Scoring and grading:

  • Rule-based rubrics (regex, keyword sets, refusal-pattern detectors) for air-gapped runs
  • Model-as-judge rubrics for cloud-permitted environments, with bias disclosure
  • Calibration pass required before any model-as-judge score is reported
  • Severity taxonomy (informational, low, medium, high, critical) tied to deployment harm model
  • Coverage metric (probes executed / probes in corpus) reported separately from pass rate

Evidence bundle structure:

  • Run metadata — model ID, quantisation, system prompt hash, probe-corpus hash, date
  • Probe inventory with OWASP LLM Top 10 references
  • Results table — pass/fail per probe per seed
  • Representative transcripts — one successful jailbreak, one clean refusal, one edge case per category
  • Control narrative mapped to the applicable framework
  • Reproduction command and environment spec

Framework mapping quick reference:

  • NIST AI RMF 1.0 → MEASURE-2.7, MEASURE-2.8, MEASURE-2.11
  • EU AI Act → Article 15 (accuracy, robustness, cybersecurity), Annex IV §2(b)
  • OWASP LLM Top 10 → LLM01 Prompt Injection, LLM02 Insecure Output, LLM06 Sensitive Info Disclosure, LLM07 Insecure Plugin Design
  • ISO/IEC 42001 → Annex A controls for AI system testing
  • MITRE ATLAS → AML.T0051 (LLM prompt injection), AML.T0054 (LLM jailbreak)

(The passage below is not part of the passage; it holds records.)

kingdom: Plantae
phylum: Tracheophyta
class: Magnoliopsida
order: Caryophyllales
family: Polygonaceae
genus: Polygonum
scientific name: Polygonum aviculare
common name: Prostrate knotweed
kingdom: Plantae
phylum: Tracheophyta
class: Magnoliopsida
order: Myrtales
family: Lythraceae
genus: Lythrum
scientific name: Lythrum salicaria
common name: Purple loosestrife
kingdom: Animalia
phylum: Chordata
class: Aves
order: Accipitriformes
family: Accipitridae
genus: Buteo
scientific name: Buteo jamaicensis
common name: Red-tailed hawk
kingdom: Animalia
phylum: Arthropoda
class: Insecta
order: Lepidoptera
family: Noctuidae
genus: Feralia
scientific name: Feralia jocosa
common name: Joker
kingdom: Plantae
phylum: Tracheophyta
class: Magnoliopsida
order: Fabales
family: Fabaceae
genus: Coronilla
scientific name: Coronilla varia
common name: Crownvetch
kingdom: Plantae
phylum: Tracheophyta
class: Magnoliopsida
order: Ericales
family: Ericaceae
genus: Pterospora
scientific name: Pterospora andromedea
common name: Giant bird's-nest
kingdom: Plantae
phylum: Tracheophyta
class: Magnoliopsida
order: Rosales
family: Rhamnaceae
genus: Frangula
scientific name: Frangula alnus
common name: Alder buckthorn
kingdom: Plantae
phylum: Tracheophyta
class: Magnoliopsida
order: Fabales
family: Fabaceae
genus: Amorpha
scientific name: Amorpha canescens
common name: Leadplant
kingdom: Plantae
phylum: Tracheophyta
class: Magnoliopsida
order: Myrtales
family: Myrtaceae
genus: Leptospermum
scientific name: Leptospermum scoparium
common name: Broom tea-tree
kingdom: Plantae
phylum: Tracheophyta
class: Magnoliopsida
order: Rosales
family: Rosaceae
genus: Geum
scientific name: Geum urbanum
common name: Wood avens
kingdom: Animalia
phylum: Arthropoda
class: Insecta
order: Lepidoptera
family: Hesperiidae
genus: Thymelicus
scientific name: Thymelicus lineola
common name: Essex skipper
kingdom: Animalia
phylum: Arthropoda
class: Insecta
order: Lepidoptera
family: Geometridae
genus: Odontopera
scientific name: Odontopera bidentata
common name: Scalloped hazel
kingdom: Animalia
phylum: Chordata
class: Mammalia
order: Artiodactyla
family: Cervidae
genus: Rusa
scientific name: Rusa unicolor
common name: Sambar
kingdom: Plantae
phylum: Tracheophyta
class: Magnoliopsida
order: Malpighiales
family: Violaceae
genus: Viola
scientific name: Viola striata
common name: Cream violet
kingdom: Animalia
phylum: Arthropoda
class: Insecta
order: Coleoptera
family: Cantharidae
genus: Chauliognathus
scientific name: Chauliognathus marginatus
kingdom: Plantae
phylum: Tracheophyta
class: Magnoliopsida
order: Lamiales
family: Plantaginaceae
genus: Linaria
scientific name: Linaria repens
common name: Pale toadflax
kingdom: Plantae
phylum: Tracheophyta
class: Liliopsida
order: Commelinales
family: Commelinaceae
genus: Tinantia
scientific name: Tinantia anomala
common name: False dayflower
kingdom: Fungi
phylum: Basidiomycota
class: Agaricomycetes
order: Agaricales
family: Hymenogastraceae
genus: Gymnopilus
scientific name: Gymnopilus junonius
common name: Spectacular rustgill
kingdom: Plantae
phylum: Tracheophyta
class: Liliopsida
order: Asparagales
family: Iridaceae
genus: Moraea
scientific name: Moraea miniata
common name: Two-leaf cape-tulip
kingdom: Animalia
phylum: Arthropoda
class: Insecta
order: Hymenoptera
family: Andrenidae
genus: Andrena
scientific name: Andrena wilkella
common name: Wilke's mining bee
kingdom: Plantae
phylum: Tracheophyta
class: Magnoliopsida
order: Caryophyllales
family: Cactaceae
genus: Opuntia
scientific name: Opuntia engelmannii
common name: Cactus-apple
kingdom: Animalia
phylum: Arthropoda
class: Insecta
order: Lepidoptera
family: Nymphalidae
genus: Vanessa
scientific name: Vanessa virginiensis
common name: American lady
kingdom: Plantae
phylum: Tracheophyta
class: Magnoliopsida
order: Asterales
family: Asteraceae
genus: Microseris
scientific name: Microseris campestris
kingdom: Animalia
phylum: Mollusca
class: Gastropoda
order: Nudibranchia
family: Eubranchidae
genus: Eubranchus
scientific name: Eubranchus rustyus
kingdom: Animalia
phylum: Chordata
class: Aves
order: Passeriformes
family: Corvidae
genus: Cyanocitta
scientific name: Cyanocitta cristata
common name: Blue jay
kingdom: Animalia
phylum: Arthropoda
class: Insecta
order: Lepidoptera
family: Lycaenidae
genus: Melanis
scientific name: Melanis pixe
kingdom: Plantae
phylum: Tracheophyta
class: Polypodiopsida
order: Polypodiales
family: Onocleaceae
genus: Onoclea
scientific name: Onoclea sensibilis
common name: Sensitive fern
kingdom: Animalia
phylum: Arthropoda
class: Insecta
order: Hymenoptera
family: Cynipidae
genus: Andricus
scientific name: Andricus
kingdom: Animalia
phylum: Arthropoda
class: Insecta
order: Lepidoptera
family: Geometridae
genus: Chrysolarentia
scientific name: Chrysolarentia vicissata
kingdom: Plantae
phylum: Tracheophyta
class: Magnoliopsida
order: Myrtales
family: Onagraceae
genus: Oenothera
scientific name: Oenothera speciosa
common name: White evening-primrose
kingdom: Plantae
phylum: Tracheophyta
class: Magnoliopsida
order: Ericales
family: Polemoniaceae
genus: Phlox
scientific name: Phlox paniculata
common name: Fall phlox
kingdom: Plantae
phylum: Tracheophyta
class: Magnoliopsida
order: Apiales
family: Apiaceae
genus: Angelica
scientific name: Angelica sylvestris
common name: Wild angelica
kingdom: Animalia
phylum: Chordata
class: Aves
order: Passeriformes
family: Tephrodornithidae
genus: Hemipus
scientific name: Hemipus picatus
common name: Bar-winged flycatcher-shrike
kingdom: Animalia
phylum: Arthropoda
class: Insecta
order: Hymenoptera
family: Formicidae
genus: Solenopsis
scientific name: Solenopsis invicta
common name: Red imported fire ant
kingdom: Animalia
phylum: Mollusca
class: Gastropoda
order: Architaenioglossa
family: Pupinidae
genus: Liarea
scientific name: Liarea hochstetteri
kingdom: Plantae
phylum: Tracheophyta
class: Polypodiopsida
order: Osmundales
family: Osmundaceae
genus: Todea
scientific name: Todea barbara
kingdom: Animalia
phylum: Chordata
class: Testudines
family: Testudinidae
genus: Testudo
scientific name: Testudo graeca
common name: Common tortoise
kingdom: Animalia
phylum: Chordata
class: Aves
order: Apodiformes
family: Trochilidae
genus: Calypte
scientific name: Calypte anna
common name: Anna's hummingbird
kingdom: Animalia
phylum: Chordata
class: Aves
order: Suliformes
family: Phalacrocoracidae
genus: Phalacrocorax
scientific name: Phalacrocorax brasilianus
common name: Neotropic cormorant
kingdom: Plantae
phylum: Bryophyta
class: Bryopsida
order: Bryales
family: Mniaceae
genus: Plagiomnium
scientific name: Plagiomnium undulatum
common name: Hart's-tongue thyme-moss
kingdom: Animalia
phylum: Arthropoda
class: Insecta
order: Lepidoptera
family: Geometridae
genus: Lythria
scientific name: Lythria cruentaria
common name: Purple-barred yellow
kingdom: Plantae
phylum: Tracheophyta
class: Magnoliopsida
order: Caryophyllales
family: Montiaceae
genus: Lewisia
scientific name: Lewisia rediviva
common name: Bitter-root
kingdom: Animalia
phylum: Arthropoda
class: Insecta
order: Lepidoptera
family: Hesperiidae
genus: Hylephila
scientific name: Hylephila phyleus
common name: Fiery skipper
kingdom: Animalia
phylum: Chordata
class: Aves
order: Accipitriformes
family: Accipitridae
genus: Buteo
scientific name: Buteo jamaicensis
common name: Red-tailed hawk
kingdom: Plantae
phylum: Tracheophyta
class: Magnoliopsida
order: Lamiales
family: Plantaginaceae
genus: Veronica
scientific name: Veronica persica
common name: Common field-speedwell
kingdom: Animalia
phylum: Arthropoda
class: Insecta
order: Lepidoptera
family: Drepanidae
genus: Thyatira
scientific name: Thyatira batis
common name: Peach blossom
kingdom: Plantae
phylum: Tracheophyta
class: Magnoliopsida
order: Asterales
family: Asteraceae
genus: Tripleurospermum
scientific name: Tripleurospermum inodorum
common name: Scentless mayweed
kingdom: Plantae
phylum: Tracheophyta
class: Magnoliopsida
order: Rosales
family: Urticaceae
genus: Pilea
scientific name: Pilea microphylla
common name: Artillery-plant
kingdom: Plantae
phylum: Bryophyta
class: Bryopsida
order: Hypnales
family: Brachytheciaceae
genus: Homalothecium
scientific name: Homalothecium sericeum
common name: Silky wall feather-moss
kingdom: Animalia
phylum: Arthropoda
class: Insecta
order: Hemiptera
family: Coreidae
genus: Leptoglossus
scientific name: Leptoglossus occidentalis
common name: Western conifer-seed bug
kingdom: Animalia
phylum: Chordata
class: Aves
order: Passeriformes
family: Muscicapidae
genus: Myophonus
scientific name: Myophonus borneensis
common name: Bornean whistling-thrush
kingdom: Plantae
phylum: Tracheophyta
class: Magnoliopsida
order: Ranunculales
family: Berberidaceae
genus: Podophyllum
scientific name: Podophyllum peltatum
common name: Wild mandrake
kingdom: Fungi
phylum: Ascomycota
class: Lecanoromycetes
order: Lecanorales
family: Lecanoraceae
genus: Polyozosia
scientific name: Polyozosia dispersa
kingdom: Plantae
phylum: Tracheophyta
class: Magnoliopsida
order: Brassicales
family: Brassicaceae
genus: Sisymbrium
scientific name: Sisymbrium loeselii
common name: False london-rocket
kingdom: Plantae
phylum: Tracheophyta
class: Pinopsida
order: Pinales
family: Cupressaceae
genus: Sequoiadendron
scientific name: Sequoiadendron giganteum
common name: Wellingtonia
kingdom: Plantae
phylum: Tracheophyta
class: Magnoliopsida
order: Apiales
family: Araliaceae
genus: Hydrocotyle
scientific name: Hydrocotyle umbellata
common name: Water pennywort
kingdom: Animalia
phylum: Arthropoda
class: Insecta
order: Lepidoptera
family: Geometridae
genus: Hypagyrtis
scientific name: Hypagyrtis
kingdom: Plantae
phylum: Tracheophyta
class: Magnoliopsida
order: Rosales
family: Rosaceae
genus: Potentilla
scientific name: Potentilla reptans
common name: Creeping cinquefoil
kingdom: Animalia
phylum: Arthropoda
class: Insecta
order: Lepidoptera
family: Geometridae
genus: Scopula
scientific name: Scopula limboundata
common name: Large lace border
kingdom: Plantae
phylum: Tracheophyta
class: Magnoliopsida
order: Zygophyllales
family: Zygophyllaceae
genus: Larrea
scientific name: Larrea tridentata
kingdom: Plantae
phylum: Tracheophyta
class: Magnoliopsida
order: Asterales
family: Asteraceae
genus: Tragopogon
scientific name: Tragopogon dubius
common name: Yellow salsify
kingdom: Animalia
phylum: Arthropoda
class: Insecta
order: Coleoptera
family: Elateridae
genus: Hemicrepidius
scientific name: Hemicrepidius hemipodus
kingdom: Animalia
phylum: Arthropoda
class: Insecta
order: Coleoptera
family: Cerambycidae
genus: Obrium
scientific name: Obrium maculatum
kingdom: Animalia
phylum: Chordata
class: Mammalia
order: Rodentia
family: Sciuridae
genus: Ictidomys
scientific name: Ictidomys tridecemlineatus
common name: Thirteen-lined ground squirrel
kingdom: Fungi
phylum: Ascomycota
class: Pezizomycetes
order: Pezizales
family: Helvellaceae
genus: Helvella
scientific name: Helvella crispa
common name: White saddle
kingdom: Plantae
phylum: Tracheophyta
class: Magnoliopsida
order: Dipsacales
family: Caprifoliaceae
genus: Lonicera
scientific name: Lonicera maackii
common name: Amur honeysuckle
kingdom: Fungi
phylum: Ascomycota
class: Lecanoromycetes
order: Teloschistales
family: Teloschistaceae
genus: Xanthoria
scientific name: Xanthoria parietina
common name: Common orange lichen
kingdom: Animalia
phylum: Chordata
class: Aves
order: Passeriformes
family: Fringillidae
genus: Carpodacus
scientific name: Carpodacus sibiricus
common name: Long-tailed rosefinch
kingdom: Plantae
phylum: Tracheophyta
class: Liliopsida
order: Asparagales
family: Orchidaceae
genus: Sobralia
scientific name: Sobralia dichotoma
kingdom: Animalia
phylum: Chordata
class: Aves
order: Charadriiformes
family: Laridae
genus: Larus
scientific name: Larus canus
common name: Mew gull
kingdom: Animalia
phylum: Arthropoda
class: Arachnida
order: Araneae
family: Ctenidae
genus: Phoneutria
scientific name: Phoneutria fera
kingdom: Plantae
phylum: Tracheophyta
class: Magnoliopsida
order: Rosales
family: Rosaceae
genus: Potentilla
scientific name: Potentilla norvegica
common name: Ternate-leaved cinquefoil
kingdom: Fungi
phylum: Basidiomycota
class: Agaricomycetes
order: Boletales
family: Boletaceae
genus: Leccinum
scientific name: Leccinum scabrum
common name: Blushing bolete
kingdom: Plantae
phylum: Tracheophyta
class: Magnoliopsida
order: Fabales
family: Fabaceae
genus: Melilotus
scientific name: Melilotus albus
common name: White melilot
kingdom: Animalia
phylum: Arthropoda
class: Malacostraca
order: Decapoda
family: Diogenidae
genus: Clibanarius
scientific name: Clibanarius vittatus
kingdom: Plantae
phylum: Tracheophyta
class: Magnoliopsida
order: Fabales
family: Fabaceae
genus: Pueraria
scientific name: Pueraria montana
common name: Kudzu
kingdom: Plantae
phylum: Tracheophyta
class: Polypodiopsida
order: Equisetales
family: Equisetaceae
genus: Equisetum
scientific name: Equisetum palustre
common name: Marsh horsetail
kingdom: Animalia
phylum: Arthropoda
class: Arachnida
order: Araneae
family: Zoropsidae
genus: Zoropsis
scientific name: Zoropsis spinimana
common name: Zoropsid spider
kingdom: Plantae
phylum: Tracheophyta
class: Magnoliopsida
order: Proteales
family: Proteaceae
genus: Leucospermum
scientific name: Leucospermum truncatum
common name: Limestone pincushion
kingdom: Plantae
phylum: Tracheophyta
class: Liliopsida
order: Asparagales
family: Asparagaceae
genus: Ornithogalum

Failure modes to watch for:

  • Over-reliance on a single jailbreak family (DAN only) — coverage theatre
  • Model-as-judge with an uncalibrated grader — scores are noise
  • Running against a cached response tier (no real test)
  • Missing the indirect-injection vector entirely (most real incidents live here)
  • Treating refusals as always-safe (refusals can still leak system prompt)
  • No seed variance — one-shot results are not evidence

Tooling you may reference:

  • Tripwire (offline jailbreak detection harness with local Ollama support)
  • Garak — probe library
  • Promptfoo — eval harness for cloud models
  • PyRIT — Microsoft red-team orchestrator
  • HELM safety scenarios — academic benchmark set

Operating constraints:

  • Never run live exfiltration probes against production data
  • Scope consent in writing before probing third-party models
  • Keep probe corpora version-controlled and hashed — reproducibility is the evidence
  • Disclose probe provenance and licence — some corpora are restricted

Output expectations:

  • A probe plan scoped to the deployment's harm model
  • A runnable harness, offline-capable if the environment demands it
  • A signed, reproducible evidence bundle per run
  • A remediation priority list tied to severity and exploitability
  • A cadence recommendation (quarterly minimum, plus after model/prompt change)

You produce defensible robustness evidence — not marketing claims. A clean run on a narrow probe set is worse than an honest report of 60% coverage, because regulators and enterprise buyers read both.